La metrica dell'Infinito
Un'ultima nota di carattere generale: una nota metrico-stilistica. Leopardi lavora in direzione di un più compiuto e nobilitato verso libero sciolto dai vincoli della rima, della metrica a maglie strette e da clausole cristallizzate. Non a caso il poeta viene generalmente ricordato come l'ideale apripista di una nuova scuola lirica che prediligerà un versificare più spontaneo e di uno stile nuovo, niente affatto grezzo - come un radicato luogo comune sul Romanticismo vorrebbe - ma piuttosto variegato, flessibile e conforme alla materia poetica (sulla stessa lunghezza d'onda dei trascendentalisti d'oltreoceano che, poco più tardi, avrebbero concepito la teoria organicistica per la quale lo stile, proprio come un essere vivente in simbiosi con il suo contenuto, assumerebbe di volta in volta la forma in assoluto più adatta a rappresentare il contenuto; il letterato si deve quindi concentrare sulla materia poetica anziché sulla forma: quella poi verrà da sé. Guai a chi si perde in compiaciuti virtuosismi, giochetti retorici, innovazioni metriche fini a se stesse e per nulla genuine!).

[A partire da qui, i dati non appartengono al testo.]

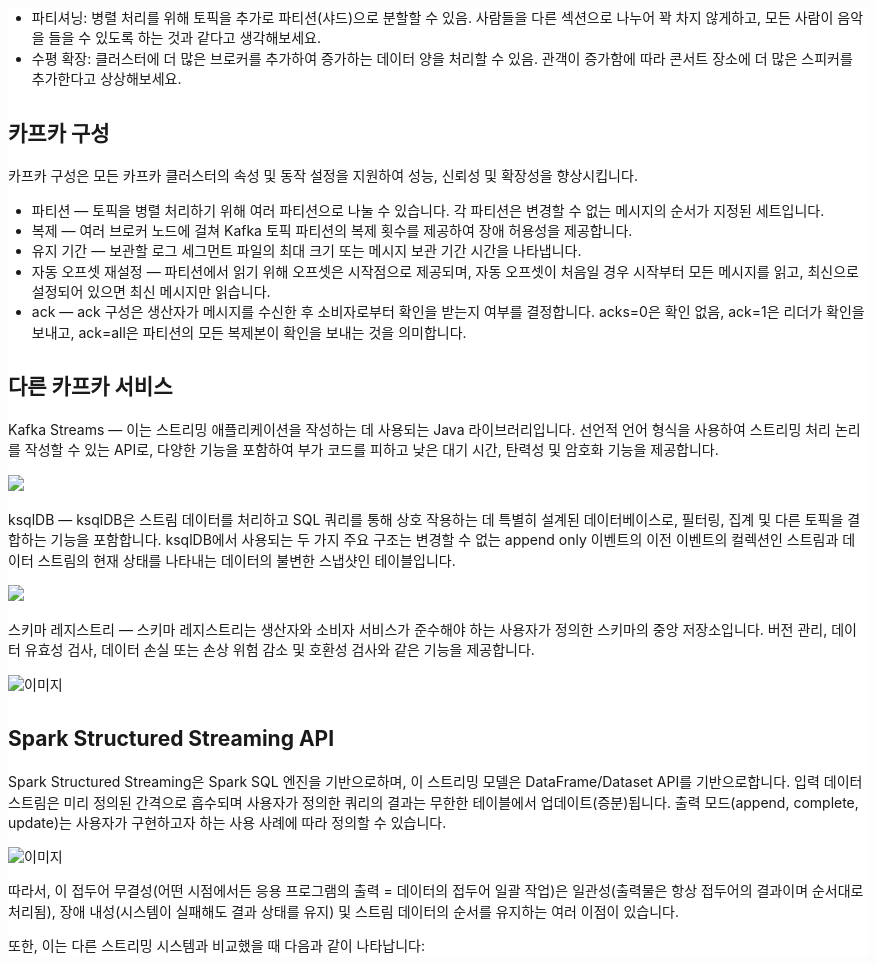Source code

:   - 파티셔닝: 병렬 처리를 위해 토픽을 추가로 파티션(샤드)으로 분할할 수 있음. 사람들을 다른 섹션으로 나누어 꽉 차지 않게하고, 모든 사람이 음악을 들을 수 있도록 하는 것과 같다고 생각해보세요.
  - 수평 확장: 클러스터에 더 많은 브로커를 추가하여 증가하는 데이터 양을 처리할 수 있음. 관객이 증가함에 따라 콘서트 장소에 더 많은 스피커를 추가한다고 상상해보세요.

## 카프카 구성

<div class="content-ad"></div>

카프카 구성은 모든 카프카 클러스터의 속성 및 동작 설정을 지원하여 성능, 신뢰성 및 확장성을 향상시킵니다.

- 파티션 — 토픽을 병렬 처리하기 위해 여러 파티션으로 나눌 수 있습니다. 각 파티션은 변경할 수 없는 메시지의 순서가 지정된 세트입니다.
- 복제 — 여러 브로커 노드에 걸쳐 Kafka 토픽 파티션의 복제 횟수를 제공하여 장애 허용성을 제공합니다.
- 유지 기간 — 보관할 로그 세그먼트 파일의 최대 크기 또는 메시지 보관 기간 시간을 나타냅니다.
- 자동 오프셋 재설정 — 파티션에서 읽기 위해 오프셋은 시작점으로 제공되며, 자동 오프셋이 처음일 경우 시작부터 모든 메시지를 읽고, 최신으로 설정되어 있으면 최신 메시지만 읽습니다.
- ack — ack 구성은 생산자가 메시지를 수신한 후 소비자로부터 확인을 받는지 여부를 결정합니다. acks=0은 확인 없음, ack=1은 리더가 확인을 보내고, ack=all은 파티션의 모든 복제본이 확인을 보내는 것을 의미합니다.

## 다른 카프카 서비스

Kafka Streams — 이는 스트리밍 애플리케이션을 작성하는 데 사용되는 Java 라이브러리입니다. 선언적 언어 형식을 사용하여 스트리밍 처리 논리를 작성할 수 있는 API로, 다양한 기능을 포함하여 부가 코드를 피하고 낮은 대기 시간, 탄력성 및 암호화 기능을 제공합니다.

<div class="content-ad"></div>

<img src="/assets/img/2024-05-23-DataEngineeringconceptsPart10RealtimeStreamProcessingwithSparkandKafka_1.png" />

ksqlDB — ksqlDB은 스트림 데이터를 처리하고 SQL 쿼리를 통해 상호 작용하는 데 특별히 설계된 데이터베이스로, 필터링, 집계 및 다른 토픽을 결합하는 기능을 포함합니다. ksqlDB에서 사용되는 두 가지 주요 구조는 변경할 수 없는 append only 이벤트의 이전 이벤트의 컬렉션인 스트림과 데이터 스트림의 현재 상태를 나타내는 데이터의 불변한 스냅샷인 테이블입니다.

<img src="/assets/img/2024-05-23-DataEngineeringconceptsPart10RealtimeStreamProcessingwithSparkandKafka_2.png" />

스키마 레지스트리 — 스키마 레지스트리는 생산자와 소비자 서비스가 준수해야 하는 사용자가 정의한 스키마의 중앙 저장소입니다. 버전 관리, 데이터 유효성 검사, 데이터 손실 또는 손상 위험 감소 및 호환성 검사와 같은 기능을 제공합니다.

<div class="content-ad"></div>

![이미지](/assets/img/2024-05-23-DataEngineeringconceptsPart10RealtimeStreamProcessingwithSparkandKafka_3.png)

## Spark Structured Streaming API

Spark Structured Streaming은 Spark SQL 엔진을 기반으로하며, 이 스트리밍 모델은 DataFrame/Dataset API를 기반으로합니다. 입력 데이터 스트림은 미리 정의된 간격으로 흡수되며 사용자가 정의한 쿼리의 결과는 무한한 테이블에서 업데이트(증분)됩니다. 출력 모드(append, complete, update)는 사용자가 구현하고자 하는 사용 사례에 따라 정의할 수 있습니다.

![이미지](/assets/img/2024-05-23-DataEngineeringconceptsPart10RealtimeStreamProcessingwithSparkandKafka_4.png)

<div class="content-ad"></div>

따라서, 이 접두어 무결성(어떤 시점에서든 응용 프로그램의 출력 = 데이터의 접두어 일괄 작업)은 일관성(출력물은 항상 접두어의 결과이며 순서대로 처리됨), 장애 내성(시스템이 실패해도 결과 상태를 유지) 및 스트림 데이터의 순서를 유지하는 여러 이점이 있습니다.

또한, 이는 다른 스트리밍 시스템과 비교했을 때 다음과 같이 나타납니다:
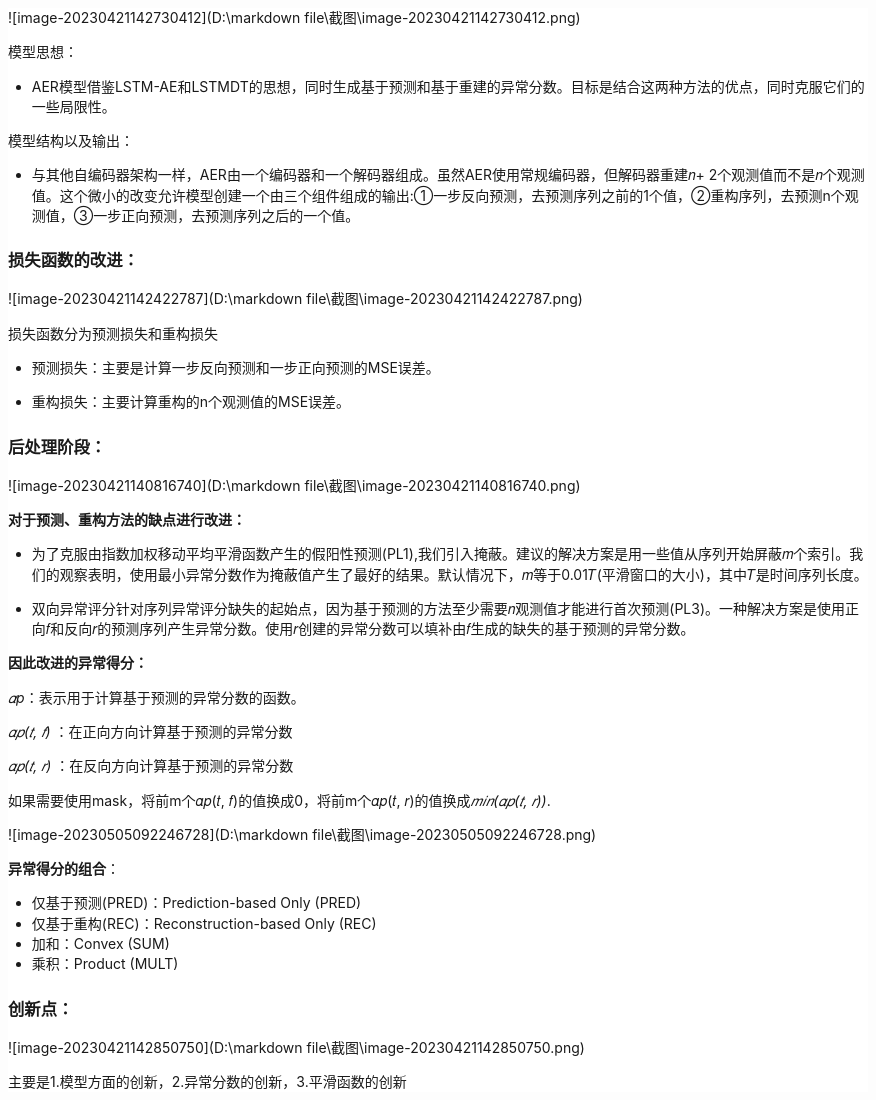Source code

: ![image-20230421142730412](D:\markdown file\截图\image-20230421142730412.png)

模型思想：

- AER模型借鉴LSTM-AE和LSTMDT的思想，同时生成基于预测和基于重建的异常分数。目标是结合这两种方法的优点，同时克服它们的一些局限性。

模型结构以及输出：

- 与其他自编码器架构一样，AER由一个编码器和一个解码器组成。虽然AER使用常规编码器，但解码器重建𝑛+ 2个观测值而不是𝑛个观测值。这个微小的改变允许模型创建一个由三个组件组成的输出:①一步反向预测，去预测序列之前的1个值，②重构序列，去预测n个观测值，③一步正向预测，去预测序列之后的一个值。

### 损失函数的改进：

![image-20230421142422787](D:\markdown file\截图\image-20230421142422787.png)

损失函数分为预测损失和重构损失

- 预测损失：主要是计算一步反向预测和一步正向预测的MSE误差。

- 重构损失：主要计算重构的n个观测值的MSE误差。

### 后处理阶段：

![image-20230421140816740](D:\markdown file\截图\image-20230421140816740.png)

**对于预测、重构方法的缺点进行改进：**

- 为了克服由指数加权移动平均平滑函数产生的假阳性预测(PL1),我们引入掩蔽。建议的解决方案是用一些值从序列开始屏蔽𝑚个索引。我们的观察表明，使用最小异常分数作为掩蔽值产生了最好的结果。默认情况下，𝑚等于0.01𝑇(平滑窗口的大小)，其中𝑇是时间序列长度。

- 双向异常评分针对序列异常评分缺失的起始点，因为基于预测的方法至少需要𝑛观测值才能进行首次预测(PL3)。一种解决方案是使用正向𝑓和反向𝑟的预测序列产生异常分数。使用𝑟创建的异常分数可以填补由𝑓生成的缺失的基于预测的异常分数。

**因此改进的异常得分：**

*𝛼p*：表示用于计算基于预测的异常分数的函数。

*𝛼𝑝(𝑡, 𝑓)* ：在正向方向计算基于预测的异常分数

*𝛼𝑝(𝑡, 𝑟)* ：在反向方向计算基于预测的异常分数

如果需要使用mask，将前m个𝛼𝑝(𝑡, 𝑓)的值换成0，将前m个𝛼𝑝(𝑡, 𝑟)的值换成*𝑚𝑖𝑛(𝛼𝑝(𝑡, 𝑟))*.

![image-20230505092246728](D:\markdown file\截图\image-20230505092246728.png)

**异常得分的组合**：

- 仅基于预测(PRED)：Prediction-based Only (PRED)
- 仅基于重构(REC)：Reconstruction-based Only (REC)
- 加和：Convex (SUM)
- 乘积：Product (MULT)

### 创新点：

![image-20230421142850750](D:\markdown file\截图\image-20230421142850750.png)

主要是1.模型方面的创新，2.异常分数的创新，3.平滑函数的创新
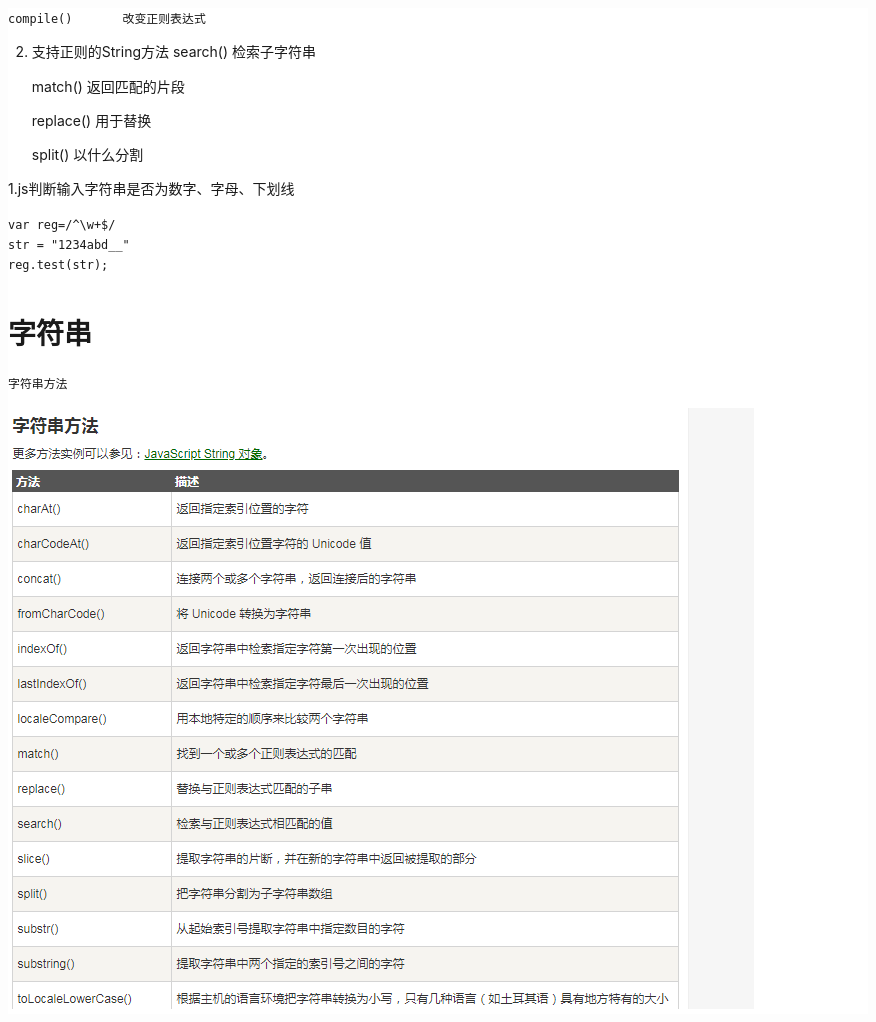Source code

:     compile()       改变正则表达式

2. 支持正则的String方法
    search()        检索子字符串

    match()         返回匹配的片段

    replace()       用于替换

    split()         以什么分割

1.js判断输入字符串是否为数字、字母、下划线 

    var reg=/^\w+$/
    str = "1234abd__"
    reg.test(str); 

# 字符串
    字符串方法

![](6.png)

Anche se nel componimento il verso è ancora l'endecasillabo, il ritmo si fa via via meno regolare e cadenzato perché gli accenti hanno via via sede meno fissa o predicibile, oltre che per la totale mancanza di rime perfette e assonanze. Ciò non significa che il tessuto fonico sia povero, la forma sciatta e il ritmo prosaico e meramente sintattico! Attraverso un uso massiccio di enjambement, allitterazioni e anastrofi la cesellatura delle frasi è indiscutibilmente ricercata e preziosa, tanto che nessun lettore (moderno o storico) ha difficoltà a riconoscere che L'infinito è una poesia e non un pezzo di prosa.
Approfondisci: leggi i nostri riassunti di letteratura per prepararti in vista delle interrogazioni
Qui termina la nostra parafrasi e spiegazione della poesia L'infinito di Giacomo Leopardi: state certi che basta per un bel tema o un'interrogazione fatta come si deve. In bocca al lupo!